By default, AxKit presumes that the documents that it is serving and processing are stored as plain files on the filesystem. While this is typically adequate for most cases, in some situations you may need to get data from another source. In AxKit, the mechanism for slurping in data for further processing is called a Provider.
Providers come in two flavors: ContentProviders and StyleProviders. As their names suggest, ContentProviders are responsible for fetching the source of the content being delivered, while StyleProviders handle getting the source of the stylesheets to be used to transform that content. The default class for both types, Apache::AxKit::Provider::File, reads data from XML sources on the filesystem. Alternate classes can be configured for both the ContentProvider and the StyleProvider for a given resource using the corresponding AxKit configuration directive:
# Set each type of Provider explicitly AxContentProvider My::Provider AxStyleProvider My::Other::Provider # Or, configure both to use the same alternate class AxProvider My::Generic::Provider
Custom Providers can be used to fetch content from non-XML data, to get XML data from sources other than flat files, or a combination of the two. In some cases, you are looking to take advantage of Perl’s capable XML tools and other data processing facilities to generate an XML instance based on another source of data. In others, you simply want to read in XML for a source other than a plain file on the disk. For example, some Providers may use a SAX generator class to dynamically generate an XML document from a directory listing or Excel spreadsheet, while others may be used to extract existing XML content from a zip archive or relational database.

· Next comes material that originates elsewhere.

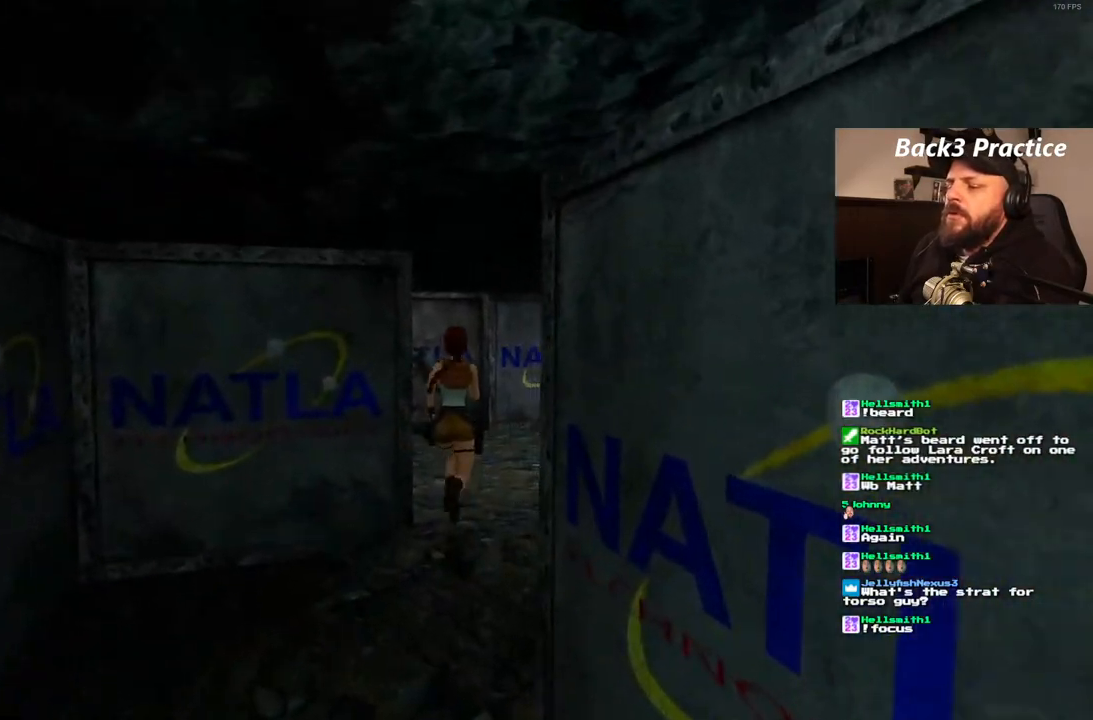
{"dt_ms": 500, "buttons": ["DPAD_UP", "DPAD_LEFT"], "left_stick": "center", "right_stick": "center", "events": [[467, "DPAD_LEFT", "down"]]}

But wait, as you saw in Chapter 7, AxKit offers several fine options for generating dynamic content, so why would you use a Provider instead of a taglib? There is no hard and fast rule, but, in general, defining the real source of the content decides the matter. For example, a shopping cart application that includes a list of products from a database is probably best implemented through a taglib, while a content management system that returns a complete document from the same database may best be integrated into AxKit as a custom ContentProvider. That is, in the shopping cart page, the product list is only one component that is included into the content, while the data returned from the CMS defines the content. This distinction may seem a bit arbitrary, and from a technical point of view, it is, given that either task could be achieved by either means. Spending a few minutes considering the best approach for the task at hand can save hours of development time in the long run.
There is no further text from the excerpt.